Modern archeological excavations have found fragments of the Jijiupian, and even some tablets on which the inscriptions were evidently exercises in copying characters.

==Text==

Pages from a printed edition of the Jijiupian, from the Shanghai Library

Pages from a printed copy of the Jijiupian, from the Harvard University

The original Jijiupian consisted of 32 sections (zhang 章), each with 63 Chinese characters, totaling 2,016. Some later editions of the text add two more sections, each with 64 characters, thus totaling 2,144. The text was designed to include as many different characters as possible, with little repetition, in order to maximize the student's exposure to and learning of new words. The text is described as a sort of abecedarium.

The Jijiupian collation puts together characters written with the same radical or signific, and then divides them into chapters. Within each chapter, the style consisted mainly of 3-, 4-, or 7-syllable rhyming lines, as in Chinese poetry. Rhyme makes it easy to read, memorize, and recite.

China's first "word books" were written to meet the needs of literacy education. Shi You's Jijiupian was intended to be used for learning the meanings of basic characters and how they should properly be written. It formed a basis for verbal elaborations by teachers, and could have served as a handy reference manual for scribes and copyists. The original Han edition Jijiupian was written in clerical script, but it was later used for learning to write in other calligraphic styles of characters, such as regular script and cursive script.

The Jijiupian has historical linguistic value as a record of common words that were current during the Han dynasty. It preserved many technical terms and names of plants, animals, tools, and objects, which are important for the histories of science, medicine, and technology. For instance, the Jijiupian was the first text to describe the trip hammer and waterwheel.

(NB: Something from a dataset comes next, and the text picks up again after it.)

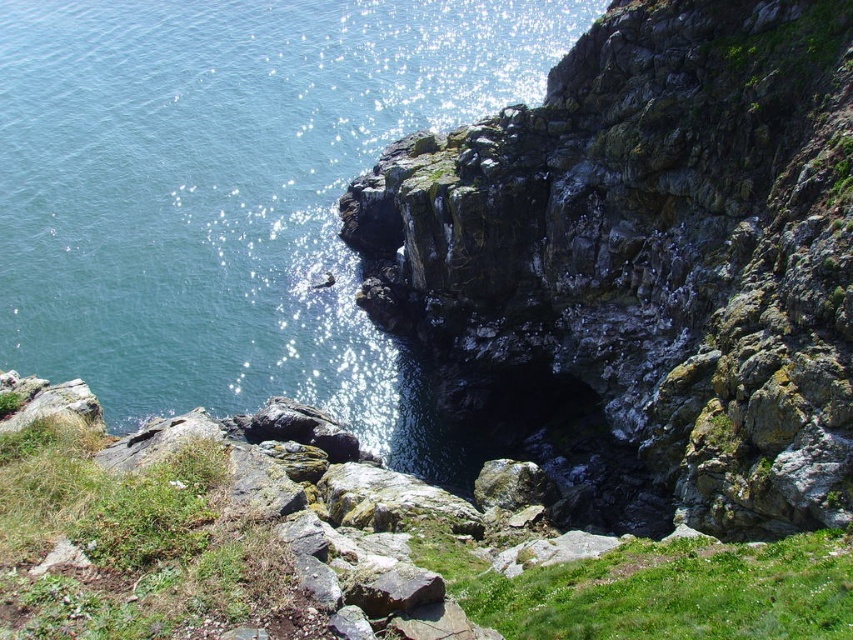
You are standing at the cliff edge on the rugged coastal landscape and see two points marked in the image. The first point is at coordinates point (830, 362) and the second is at point (283, 84). Which point is closer to you?

Point (830, 362) is in front of point (283, 84), so it is closer to you.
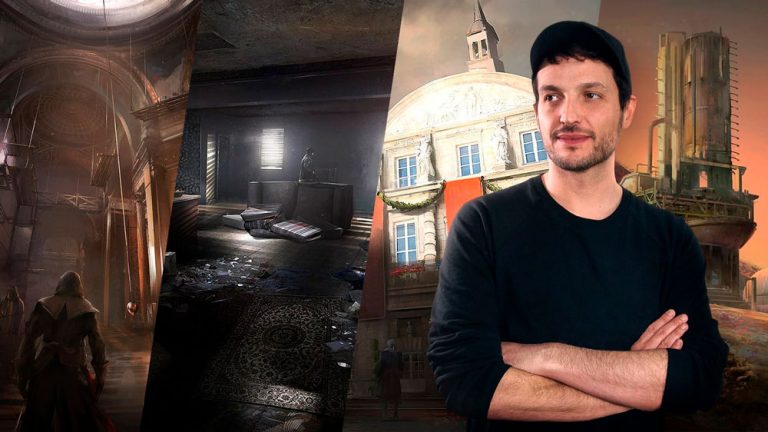
Find the location of a particular element. This screenshot has width=768, height=432. windows is located at coordinates (408, 245), (415, 173), (468, 162), (535, 146), (276, 155).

To illustrate the types of lists that the Jijiupian contains, and their value for those who wished to write correctly, consider the Section 24 list of traditional Chinese herbal medicines, written in rhymed 7-character lines.
灸刺和药逐去邪 By moxa, acupuncture and the compounding of drugs we may drive out the malign (qi that cause illness). (Of drugs and drug-plants there are:) Huángqín 黄芩 Scutellaria lateriflora, fúlíng 伏苓 Wolfiporia cocos, yù 礜 arsenolite, and cháihú 茈胡 Bupleurum falcatum. Mǔméng 牡蒙 Rubia yunnanensis, gāncǎo 甘草 Glycyrrhiza glabra, wǎn 菀 Aster tataricus, and lílú 藜蘆 Veratrum niqrum. Wūhuì 烏喙 and fùzǐ 附子 both Aconitum carmichaelii, jiāo 椒, Zanthoxylum piperitum, and yánhuá 芫花 Daphne genkwa. Bànxià 半夏 Pinellia ternata, zàojiá 皂莢 Gleditsia sinensis, ài 艾 Artemisia argyi, and tuówú 橐吾 Ligularia sibirica.
The rhyme-words (Old Chinese reconstructions from Baxter-Sagart 2014) are: *sə.ɢa 邪, *ɡˁa 胡, *rˁa 蘆, *qʷʰˁra 花, and *ŋˁa 吾. With the exception of the mineral arsenolite (arsenic oxide), most of these names are written with the "plant radical" 艸 or 艹, which is commonly used in characters for plants and trees.

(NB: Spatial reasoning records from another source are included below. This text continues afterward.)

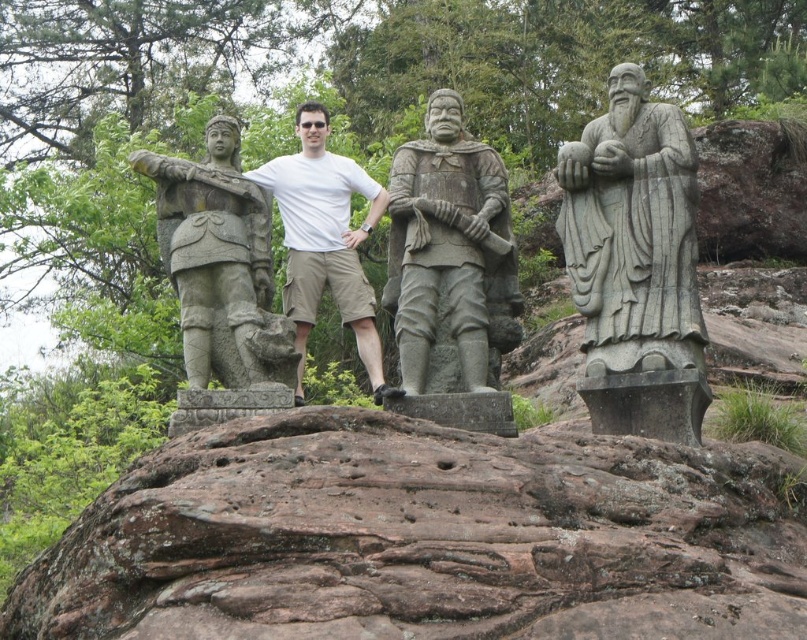
Question: In this image, where is gray stone statue at right located relative to white matte shirt at center?

Choices:
 (A) right
 (B) left

Answer: (A)

Question: Which point appears closest to the camera in this image?

Choices:
 (A) (199, 333)
 (B) (358, 241)
 (C) (312, 109)

Answer: (A)

Question: Which object is closer to the camera taking this photo?

Choices:
 (A) gray stone hand at center
 (B) brown stone rock at center
 (C) gray stone statue at right

Answer: (B)

Question: Is gray stone statue at center below white matte shirt at center?

Choices:
 (A) no
 (B) yes

Answer: (A)

Question: Can you confirm if gray stone hand at center is positioned to the right of matte stone hand at center?

Choices:
 (A) no
 (B) yes

Answer: (B)

Question: Which object is the farthest from the gray stone hand at center?

Choices:
 (A) gray stone statue at right
 (B) white matte shirt at center
 (C) stone warrior at left
 (D) matte stone hand at center

Answer: (C)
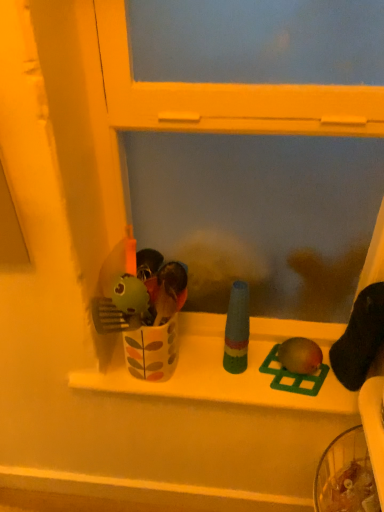
Question: Considering the relative positions of multicolored plastic bottle at center, the 3th toy when ordered from right to left, and white glossy window sill at center in the image provided, is multicolored plastic bottle at center, the 3th toy when ordered from right to left, behind white glossy window sill at center?

Choices:
 (A) no
 (B) yes

Answer: (A)

Question: From the image's perspective, is multicolored plastic bottle at center, the first toy from the left, under white glossy window sill at center?

Choices:
 (A) yes
 (B) no

Answer: (B)

Question: Is multicolored plastic bottle at center, the 3th toy when ordered from right to left, bigger than white glossy window sill at center?

Choices:
 (A) no
 (B) yes

Answer: (A)

Question: Is multicolored plastic bottle at center, the 3th toy when ordered from right to left, positioned before white glossy window sill at center?

Choices:
 (A) no
 (B) yes

Answer: (B)

Question: Is multicolored plastic bottle at center, the first toy from the left, shorter than white glossy window sill at center?

Choices:
 (A) yes
 (B) no

Answer: (B)

Question: Does point (304, 395) appear closer or farther from the camera than point (309, 346)?

Choices:
 (A) farther
 (B) closer

Answer: (B)

Question: In terms of size, does white glossy window sill at center appear bigger or smaller than matte green toy at center, which ranks as the 3th toy in left-to-right order?

Choices:
 (A) small
 (B) big

Answer: (B)

Question: In the image, is white glossy window sill at center positioned in front of or behind matte green toy at center, which ranks as the 3th toy in left-to-right order?

Choices:
 (A) front
 (B) behind

Answer: (A)

Question: Looking at their shapes, would you say white glossy window sill at center is wider or thinner than matte green toy at center, which is counted as the first toy, starting from the right?

Choices:
 (A) wide
 (B) thin

Answer: (A)

Question: Considering the positions of matte green toy at center, which is counted as the first toy, starting from the right, and multicolored plastic bottle at center, the 3th toy when ordered from right to left, in the image, is matte green toy at center, which is counted as the first toy, starting from the right, wider or thinner than multicolored plastic bottle at center, the 3th toy when ordered from right to left,?

Choices:
 (A) thin
 (B) wide

Answer: (B)

Question: From a real-world perspective, is matte green toy at center, which is counted as the first toy, starting from the right, above or below multicolored plastic bottle at center, the 3th toy when ordered from right to left?

Choices:
 (A) above
 (B) below

Answer: (B)

Question: In terms of height, does matte green toy at center, which is counted as the first toy, starting from the right, look taller or shorter compared to multicolored plastic bottle at center, the 3th toy when ordered from right to left?

Choices:
 (A) short
 (B) tall

Answer: (A)

Question: Is matte green toy at center, which ranks as the 3th toy in left-to-right order, to the left or to the right of multicolored plastic bottle at center, the 3th toy when ordered from right to left, in the image?

Choices:
 (A) left
 (B) right

Answer: (B)

Question: Is green plastic bird at center, which is counted as the 2th toy, starting from the right, to the left or to the right of matte green toy at center, which is counted as the first toy, starting from the right, in the image?

Choices:
 (A) left
 (B) right

Answer: (A)

Question: In the image, is green plastic bird at center, which is counted as the 2th toy, starting from the left, positioned in front of or behind matte green toy at center, which is counted as the first toy, starting from the right?

Choices:
 (A) front
 (B) behind

Answer: (B)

The text "impresses readers with its balanced content and ingenuity", and some examples are:
To buy on credit, to borrow, to sell and to buy, these activities give convenience to merchants and markets….To cut, to mince, to broil and to cook a whole piece of meat, each has its own shape….Rooms, houses, and inns are [for people] to rest and there are also towers, palaces, and halls….Various ranked lords have their fiefs, lands, and household vassals; these [privileges] come from hard studies, but not from [the help of] ghosts or spirits.
The Jijiupian teaches students basic vocabulary for daily life, with occasional moral lessons.